▸ **Recorded data**
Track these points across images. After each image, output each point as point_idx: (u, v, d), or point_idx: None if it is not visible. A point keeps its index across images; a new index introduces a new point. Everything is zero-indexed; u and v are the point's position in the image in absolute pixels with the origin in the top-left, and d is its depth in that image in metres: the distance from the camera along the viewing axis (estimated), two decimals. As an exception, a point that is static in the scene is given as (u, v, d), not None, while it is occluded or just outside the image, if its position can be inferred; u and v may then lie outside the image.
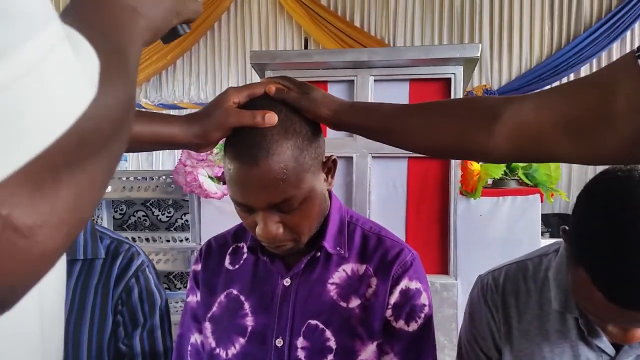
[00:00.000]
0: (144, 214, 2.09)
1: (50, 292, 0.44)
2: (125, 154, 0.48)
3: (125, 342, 1.03)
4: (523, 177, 1.66)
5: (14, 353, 0.39)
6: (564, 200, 4.19)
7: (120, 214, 2.13)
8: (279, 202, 0.73)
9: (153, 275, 1.11)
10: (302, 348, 0.81)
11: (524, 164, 1.66)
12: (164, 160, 5.11)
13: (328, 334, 0.81)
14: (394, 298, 0.82)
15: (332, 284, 0.84)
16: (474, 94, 4.57)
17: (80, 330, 0.99)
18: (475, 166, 1.59)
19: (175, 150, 3.81)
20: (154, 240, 1.87)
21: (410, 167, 1.66)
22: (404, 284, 0.83)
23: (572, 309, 0.83)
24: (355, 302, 0.82)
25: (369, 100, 1.63)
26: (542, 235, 1.77)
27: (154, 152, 5.04)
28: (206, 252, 0.95)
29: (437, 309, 1.59)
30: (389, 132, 0.76)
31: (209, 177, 1.67)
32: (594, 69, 4.38)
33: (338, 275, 0.84)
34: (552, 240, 1.02)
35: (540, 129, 0.63)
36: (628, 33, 4.26)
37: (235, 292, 0.88)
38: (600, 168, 0.74)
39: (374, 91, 1.65)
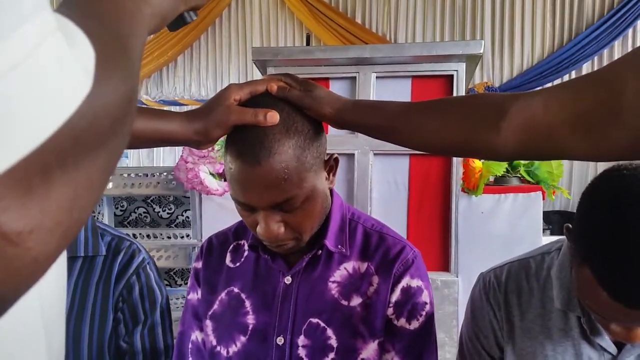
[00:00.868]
0: (144, 210, 2.09)
1: (50, 290, 0.44)
2: (125, 150, 0.48)
3: (126, 340, 1.03)
4: (525, 175, 1.66)
5: (20, 353, 0.39)
6: (565, 198, 4.19)
7: (121, 210, 2.12)
8: (281, 201, 0.73)
9: (154, 272, 1.11)
10: (303, 346, 0.81)
11: (526, 162, 1.65)
12: (165, 156, 5.10)
13: (329, 332, 0.81)
14: (396, 296, 0.82)
15: (333, 282, 0.83)
16: (475, 92, 4.55)
17: (81, 328, 0.99)
18: (477, 163, 1.58)
19: (176, 147, 3.83)
20: (155, 237, 1.87)
21: (412, 164, 1.66)
22: (405, 282, 0.82)
23: (574, 308, 0.82)
24: (356, 301, 0.82)
25: (371, 97, 1.63)
26: (543, 232, 1.77)
27: (155, 149, 5.04)
28: (207, 250, 0.95)
29: (438, 306, 1.59)
30: (394, 131, 0.76)
31: (211, 173, 1.67)
32: (596, 67, 4.36)
33: (339, 274, 0.84)
34: (554, 238, 1.01)
35: (549, 125, 0.62)
36: (630, 30, 4.24)
37: (236, 290, 0.88)
38: (601, 166, 0.73)
39: (376, 88, 1.64)
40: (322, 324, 0.81)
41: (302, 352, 0.81)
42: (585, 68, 4.37)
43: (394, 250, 0.85)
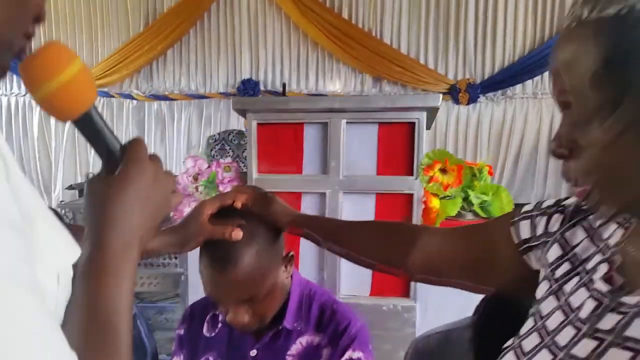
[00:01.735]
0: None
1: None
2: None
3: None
4: (479, 210, 1.83)
5: None
6: (540, 194, 4.39)
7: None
8: (246, 299, 0.91)
9: (143, 327, 1.29)
10: (267, 409, 1.00)
11: (478, 200, 1.83)
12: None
13: (289, 399, 1.00)
14: (341, 365, 1.00)
15: (290, 355, 1.02)
16: (458, 88, 4.69)
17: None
18: (434, 203, 1.76)
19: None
20: (147, 266, 2.05)
21: (377, 202, 1.83)
22: (348, 354, 1.01)
23: None
24: (310, 370, 1.01)
25: (341, 140, 1.79)
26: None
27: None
28: (189, 318, 1.13)
29: (399, 328, 1.79)
30: (333, 243, 0.93)
31: (195, 212, 1.84)
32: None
33: (295, 348, 1.02)
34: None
35: (442, 263, 0.80)
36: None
37: (211, 359, 1.06)
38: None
39: (346, 132, 1.80)
40: (282, 391, 1.00)
41: (267, 415, 1.00)
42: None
43: (342, 325, 1.03)
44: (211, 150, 5.15)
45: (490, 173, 1.89)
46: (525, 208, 0.73)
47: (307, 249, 1.83)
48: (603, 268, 0.58)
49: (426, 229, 0.87)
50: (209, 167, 1.91)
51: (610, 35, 0.49)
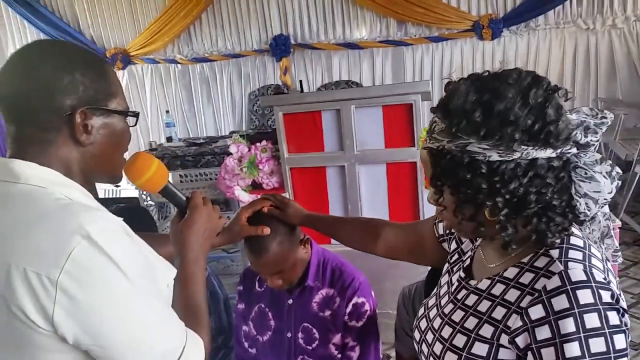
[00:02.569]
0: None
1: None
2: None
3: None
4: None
5: None
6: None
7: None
8: (276, 272, 1.39)
9: (216, 281, 1.81)
10: (301, 338, 1.51)
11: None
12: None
13: (314, 330, 1.50)
14: (348, 309, 1.48)
15: (314, 302, 1.51)
16: (481, 24, 4.82)
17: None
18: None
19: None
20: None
21: (388, 170, 2.25)
22: (354, 300, 1.48)
23: None
24: (327, 312, 1.49)
25: (352, 123, 2.18)
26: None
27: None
28: (244, 278, 1.63)
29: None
30: (329, 234, 1.39)
31: (243, 189, 2.32)
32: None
33: (317, 297, 1.51)
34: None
35: (396, 249, 1.25)
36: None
37: (262, 306, 1.57)
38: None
39: (356, 115, 2.19)
40: (309, 326, 1.50)
41: (300, 341, 1.50)
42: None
43: (347, 281, 1.50)
44: (253, 105, 5.60)
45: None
46: None
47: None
48: (467, 261, 1.00)
49: (388, 224, 1.31)
50: (249, 150, 2.37)
51: (435, 158, 0.88)
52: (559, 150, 0.80)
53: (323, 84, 5.32)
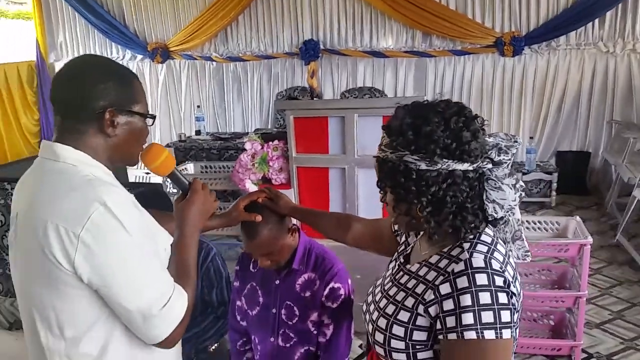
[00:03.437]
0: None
1: None
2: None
3: (207, 297, 2.01)
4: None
5: None
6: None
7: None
8: (266, 253, 1.64)
9: (220, 261, 2.08)
10: (283, 314, 1.75)
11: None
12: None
13: (295, 308, 1.74)
14: (326, 292, 1.72)
15: (298, 284, 1.75)
16: (503, 41, 4.97)
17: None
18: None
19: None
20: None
21: (383, 174, 2.47)
22: (331, 285, 1.72)
23: None
24: (308, 293, 1.73)
25: (355, 130, 2.42)
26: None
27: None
28: (241, 260, 1.89)
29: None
30: (310, 225, 1.63)
31: (254, 183, 2.59)
32: (619, 15, 4.61)
33: (301, 280, 1.75)
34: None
35: (362, 240, 1.48)
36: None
37: (254, 284, 1.82)
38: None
39: (358, 123, 2.42)
40: (291, 304, 1.74)
41: (283, 316, 1.75)
42: (609, 15, 4.62)
43: (327, 267, 1.73)
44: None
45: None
46: None
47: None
48: (409, 250, 1.23)
49: (357, 220, 1.54)
50: (262, 147, 2.64)
51: (380, 165, 1.10)
52: (475, 165, 1.03)
53: (347, 89, 5.56)
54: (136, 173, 4.28)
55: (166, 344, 1.11)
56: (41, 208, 1.03)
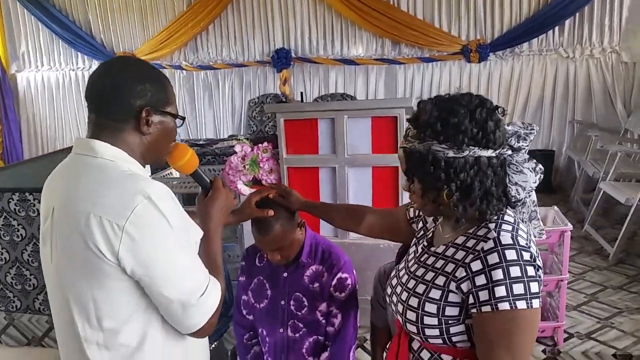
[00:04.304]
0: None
1: None
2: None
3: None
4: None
5: None
6: (539, 144, 4.92)
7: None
8: (276, 248, 1.68)
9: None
10: (292, 305, 1.79)
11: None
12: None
13: (304, 299, 1.78)
14: (334, 282, 1.77)
15: (306, 276, 1.80)
16: (469, 48, 5.18)
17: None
18: (413, 174, 2.46)
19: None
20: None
21: (373, 173, 2.56)
22: (339, 275, 1.77)
23: None
24: (316, 285, 1.78)
25: (344, 131, 2.49)
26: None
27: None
28: (246, 255, 1.92)
29: (390, 259, 2.55)
30: (322, 218, 1.69)
31: (245, 184, 2.62)
32: (577, 23, 4.90)
33: (309, 272, 1.80)
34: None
35: (375, 230, 1.55)
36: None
37: (261, 278, 1.85)
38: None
39: (348, 124, 2.50)
40: (301, 295, 1.79)
41: (292, 308, 1.79)
42: (568, 24, 4.90)
43: (334, 260, 1.79)
44: (252, 112, 5.91)
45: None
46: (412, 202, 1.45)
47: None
48: (430, 234, 1.30)
49: (369, 210, 1.61)
50: (252, 150, 2.67)
51: (408, 155, 1.18)
52: (497, 151, 1.11)
53: (320, 95, 5.65)
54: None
55: (201, 332, 1.14)
56: (82, 201, 1.05)
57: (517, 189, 1.15)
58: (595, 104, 4.97)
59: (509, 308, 1.03)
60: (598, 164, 4.06)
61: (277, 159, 2.66)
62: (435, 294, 1.14)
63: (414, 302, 1.17)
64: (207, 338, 1.31)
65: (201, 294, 1.12)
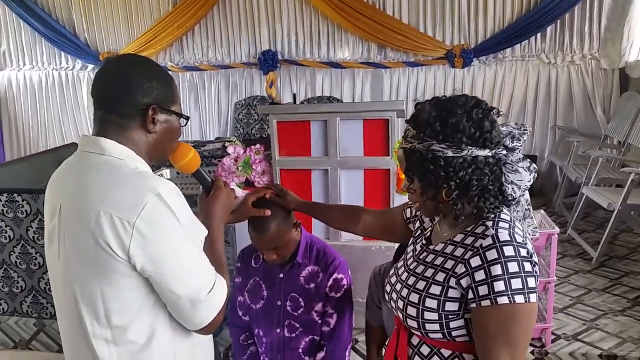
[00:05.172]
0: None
1: None
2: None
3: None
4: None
5: None
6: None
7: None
8: (272, 248, 1.70)
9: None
10: (289, 306, 1.81)
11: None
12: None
13: (300, 299, 1.80)
14: (329, 282, 1.80)
15: (302, 276, 1.82)
16: (453, 53, 5.27)
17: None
18: (403, 175, 2.50)
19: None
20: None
21: (365, 175, 2.59)
22: (334, 276, 1.80)
23: None
24: (312, 285, 1.81)
25: (337, 133, 2.52)
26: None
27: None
28: (241, 256, 1.94)
29: (382, 261, 2.59)
30: (318, 218, 1.71)
31: (237, 185, 2.63)
32: (558, 30, 5.02)
33: (304, 272, 1.82)
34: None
35: (372, 230, 1.58)
36: (587, -1, 4.88)
37: (257, 279, 1.87)
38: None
39: (340, 127, 2.53)
40: (297, 295, 1.81)
41: (288, 308, 1.81)
42: (549, 30, 5.02)
43: (330, 260, 1.81)
44: (238, 114, 5.91)
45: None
46: (408, 202, 1.48)
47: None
48: (428, 233, 1.34)
49: (365, 210, 1.64)
50: (244, 152, 2.68)
51: (408, 155, 1.21)
52: (493, 151, 1.15)
53: (306, 98, 5.68)
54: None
55: (208, 329, 1.16)
56: (91, 198, 1.05)
57: (513, 188, 1.20)
58: (576, 109, 5.09)
59: (507, 302, 1.07)
60: (580, 169, 4.15)
61: (270, 160, 2.68)
62: (435, 289, 1.17)
63: (414, 298, 1.20)
64: (212, 335, 1.33)
65: (209, 290, 1.13)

▸ **Your task**
Above, find the line holding "20: (154, 240, 1.87)" and the line holding "45: (490, 173, 1.89)". Print exactly those two lines and every line between them, but no pictures.

▸ **Task result**
20: (154, 240, 1.87)
21: (410, 167, 1.66)
22: (404, 284, 0.83)
23: (572, 309, 0.83)
24: (355, 302, 0.82)
25: (369, 100, 1.63)
26: (542, 235, 1.77)
27: (154, 152, 5.04)
28: (206, 252, 0.95)
29: (437, 309, 1.59)
30: (389, 132, 0.76)
31: (209, 177, 1.67)
32: (594, 69, 4.38)
33: (338, 275, 0.84)
34: (552, 240, 1.02)
35: (540, 129, 0.63)
36: (628, 33, 4.26)
37: (235, 292, 0.88)
38: (600, 168, 0.74)
39: (374, 91, 1.65)
[00:00.868]
0: (144, 210, 2.09)
1: (50, 290, 0.44)
2: (125, 150, 0.48)
3: (126, 340, 1.03)
4: (525, 175, 1.66)
5: (20, 353, 0.39)
6: (565, 198, 4.19)
7: (121, 210, 2.12)
8: (281, 201, 0.73)
9: (154, 272, 1.11)
10: (303, 346, 0.81)
11: (526, 162, 1.65)
12: (165, 156, 5.10)
13: (329, 332, 0.81)
14: (396, 296, 0.82)
15: (333, 282, 0.83)
16: (475, 92, 4.55)
17: (81, 328, 0.99)
18: (477, 163, 1.58)
19: (176, 147, 3.83)
20: (155, 237, 1.87)
21: (412, 164, 1.66)
22: (405, 282, 0.82)
23: (574, 308, 0.82)
24: (356, 301, 0.82)
25: (371, 97, 1.63)
26: (543, 232, 1.77)
27: (155, 149, 5.04)
28: (207, 250, 0.95)
29: (438, 306, 1.59)
30: (394, 131, 0.76)
31: (211, 173, 1.67)
32: (596, 67, 4.36)
33: (339, 274, 0.84)
34: (554, 238, 1.01)
35: (549, 125, 0.62)
36: (630, 30, 4.24)
37: (236, 290, 0.88)
38: (601, 166, 0.73)
39: (376, 88, 1.64)
40: (322, 324, 0.81)
41: (302, 352, 0.81)
42: (585, 68, 4.37)
43: (394, 250, 0.85)
[00:01.735]
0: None
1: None
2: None
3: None
4: (479, 210, 1.83)
5: None
6: (540, 194, 4.39)
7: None
8: (246, 299, 0.91)
9: (143, 327, 1.29)
10: (267, 409, 1.00)
11: (478, 200, 1.83)
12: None
13: (289, 399, 1.00)
14: (341, 365, 1.00)
15: (290, 355, 1.02)
16: (458, 88, 4.69)
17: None
18: (434, 203, 1.76)
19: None
20: (147, 266, 2.05)
21: (377, 202, 1.83)
22: (348, 354, 1.01)
23: None
24: (310, 370, 1.01)
25: (341, 140, 1.79)
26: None
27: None
28: (189, 318, 1.13)
29: (399, 328, 1.79)
30: (333, 243, 0.93)
31: (195, 212, 1.84)
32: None
33: (295, 348, 1.02)
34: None
35: (442, 263, 0.80)
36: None
37: (211, 359, 1.06)
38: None
39: (346, 132, 1.80)
40: (282, 391, 1.00)
41: (267, 415, 1.00)
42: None
43: (342, 325, 1.03)
44: (211, 150, 5.15)
45: (490, 173, 1.89)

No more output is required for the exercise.